**Travail à faire**
**A)** Résumez en deux phrases l'entretien avec le père Joseph Shih.
**B)** Prolongez l'entretien avec le père Joseph Shih en reprenant après sa dernière phrase.

**Section du texte**
■ ■ ■ ■

Eglise et Chine : quel avenir ?
L’Église et le gouvernement chinois
Interview du père Joseph Shih
Antonio Spadaro sj
© Editions Parole et Silence / Civiltà Cattolica, 2017, n.1017 octobre 2017.
J’ai rencontré le père Joseph Shih à la conciergerie de la résidence des jésuites « San Pietro Canisio », à deux pas du Vatican. La Civiltà Cattolica a déjà publié deux de ses articles[1], mais je ne l’avais jamais rencontré. C’est un homme de 90 ans qui m’accueille avec amabilité, avec le sourire. Son visage porte les traces des nombreuses histoires vécues. Mais les signes qui demeurent évoquent une expérience de sérénité, de paix profonde.
Je lui demande de me parler de lui, je veux qu’il me parle de lui. « Mes parents avaient cinq fils et cinq filles. Tous sont nés et ont grandi à Shanghai », me dit-il. Et il poursuit : « Moi je suis né à Ningbo et j’ai passé mon enfance avec ma grand-mère maternelle, à la campagne. Je ne me souviens plus quand je suis arrivé à Shanghai. Je me souviens que j’ai étudié à l’école Saint-Louis et au collège Saint-Ignace, à Zi-Ka-Wei. J’allais à la messe chaque jour dans l’église paroissiale. Après l’attaque de Pearl Harbor, le 7 décembre 1941, les jésuites canadiens qui travaillaient à Xuzhou se regroupèrent dans la résidence de Zi-Ka-Wei. Certains d’entre eux venaient régulièrement à la messe dans ma paroisse. Lorsqu’en 1944, je terminai mes études au collège Saint-Ignace, j’avais déjà mûri le désir de me faire jésuite. Je suis entré dans la compagnie de Jésus le 30 août 1944. J’ai été ordonné prêtre le 16 mars 1957 aux Philippines. »

■ ■ ■ ■

**Données fournies**
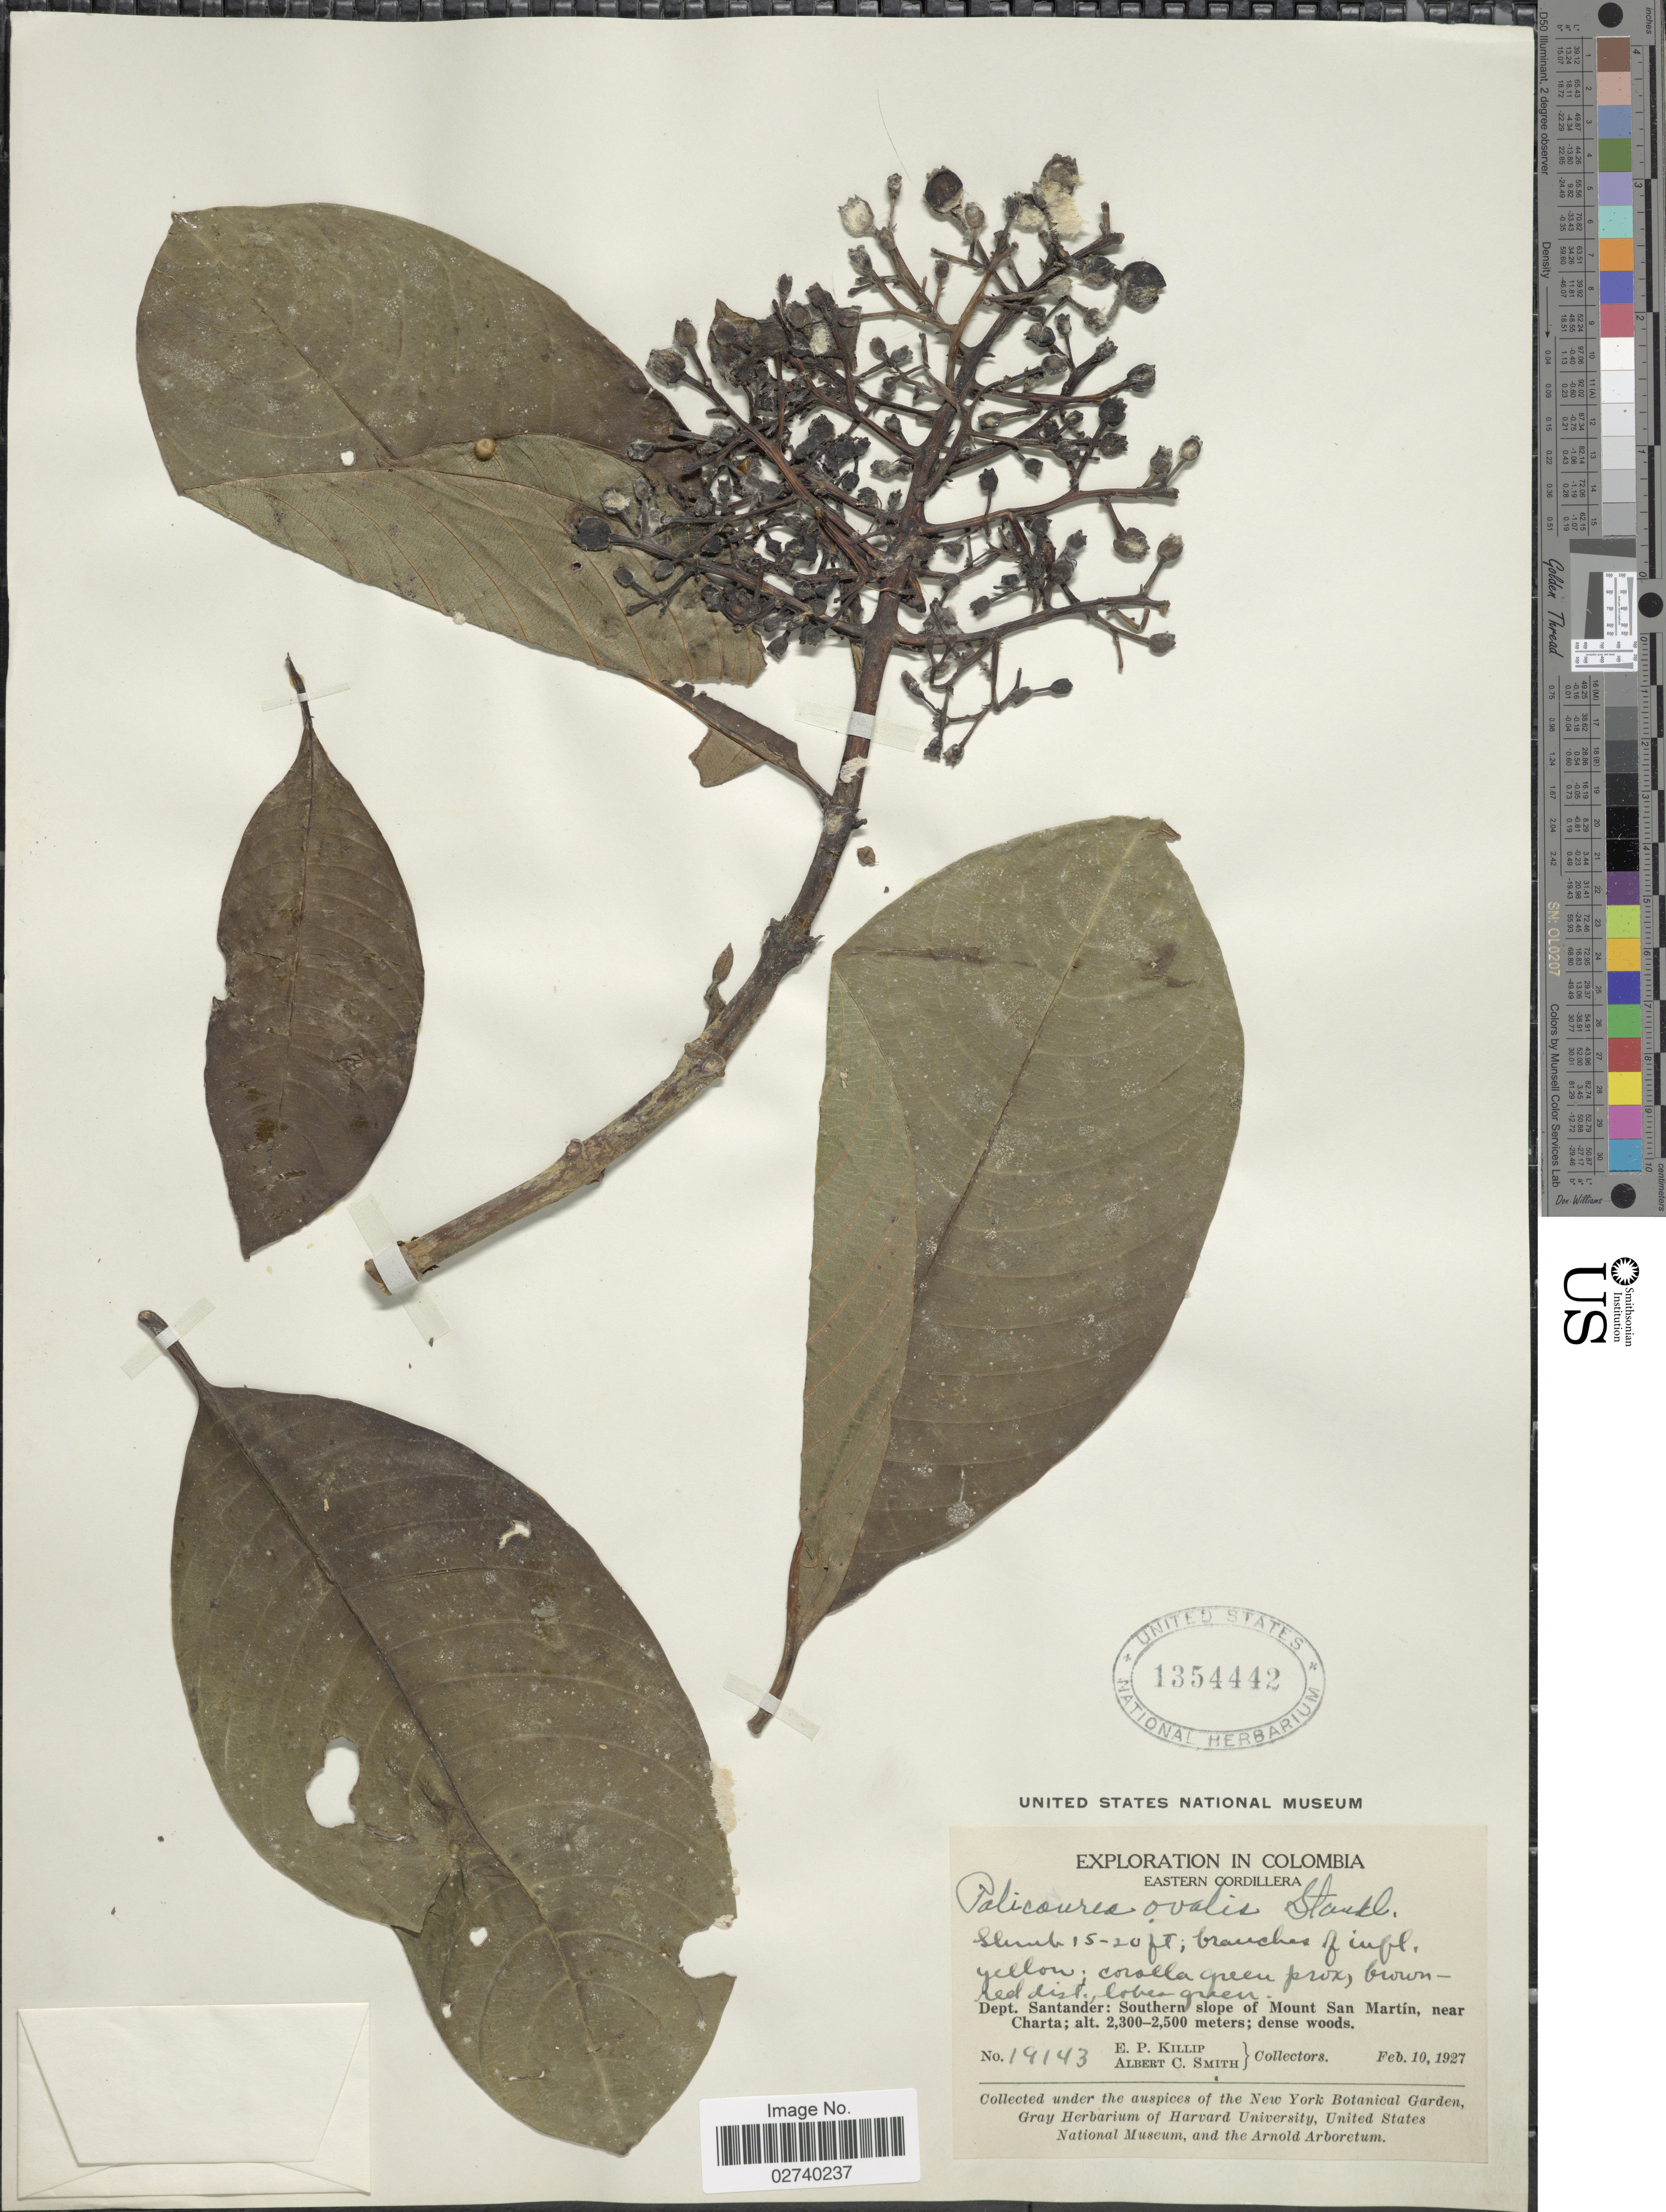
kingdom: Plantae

■ ■ ■ ■

**Corrigé des exercices**
**A)** Le père Joseph Shih, âgé de 90 ans, est rencontré à la conciergerie de la résidence jésuite « San Pietro Canisio », près du Vatican, où il fait un accueil aimable et souriant. Né à Ningbo et élevé par sa grand-mère maternelle à la campagne, il a étudié à Zi-Ka-Wei, est entré dans la compagnie de Jésus le 30 août 1944 et a été ordonné prêtre aux Philippines le 16 mars 1957.

**B)**
Je lui demande quelle formation il a suivie, quelles étapes il a parcourues et s’il a voyagé à travers le monde. Il me répond qu’il s’est rendu à Rome, et puis en Allemagne et en Autriche. Par la suite, il fut de nouveau appelé à Rome pour étudier et puis pour enseigner à l’Université pontificale grégorienne. Pour se préparer à l’enseignement, il accomplit un an et demi d’études à Harvard, et puis il passa plus de six mois à voyager en Afrique pour observer les effets de l’indépendance nationale sur l’Église catholique de ce continent. Par la suite, le préposé général des jésuites, le père Pedro, lui conseilla de se rendre également en Amérique latine pour mener ce même type d’études. Il a ainsi connu le Brésil et l’Argentine. À Rome, il a enseigné auprès de l’Université grégorienne pendant 35 ans et il a travaillé à Radio Vatican pendant 25 ans, au sein de la section chinoise. « C’était le père Michael Chu — poursuit-il — qui venait célébrer la messe dominicale qui était diffusée pour la Chine. Le père Berchmans Chang envoyait régulièrement ses articles de théologie et de spiritualité. Le père Matteo Chu avait une boîte postale qui nous servait pour discuter avec nos auditeurs des problèmes de l’Église en Chine. »
Depuis 2007, c’est-à-dire depuis que le père jésuite Lim Hwan a été chargé de diriger la section chinoise de Radio Vatican, le père Shih a quitté Rome. « Depuis lors — raconte-t-il — je passe le plus clair de mon temps à Shanghai. Je sais que mon devoir est d’être un témoin pour l’Église catholique, qui est une, où qu’elle soit : à Shanghai ou à Rome, elle est la même Église, une, sainte, catholique et apostolique. »
Le pape François a particulièrement à cœur la vie de l’Église en Chine et l’avenir des catholiques chinois. Il les accompagne dans leur prière et il les suit avec un amour paternel. Comment est perçue en Chine cette attention particulière du souverain pontife ?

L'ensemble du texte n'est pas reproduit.